━━━ Data ━━━

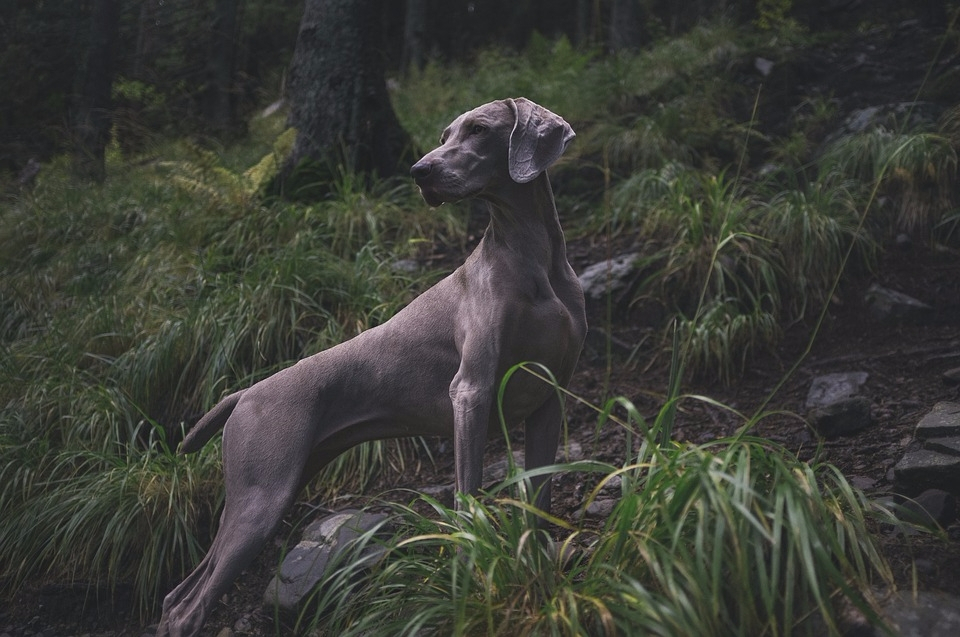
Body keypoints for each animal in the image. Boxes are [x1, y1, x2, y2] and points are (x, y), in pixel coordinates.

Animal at [158, 97, 584, 632]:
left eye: (479, 130)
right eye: (444, 135)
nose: (419, 171)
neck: (532, 256)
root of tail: (244, 392)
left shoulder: (550, 398)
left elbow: (539, 502)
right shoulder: (471, 391)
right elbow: (467, 497)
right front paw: (473, 569)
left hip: (271, 489)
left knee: (178, 594)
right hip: (259, 500)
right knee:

━━━

## [What is needed]
Extract all lines from the material above that include the word "left".

## [Answer to this exercise]
left eye: (479, 130)
left shoulder: (550, 398)
left elbow: (539, 502)
left hip: (271, 489)
left knee: (178, 594)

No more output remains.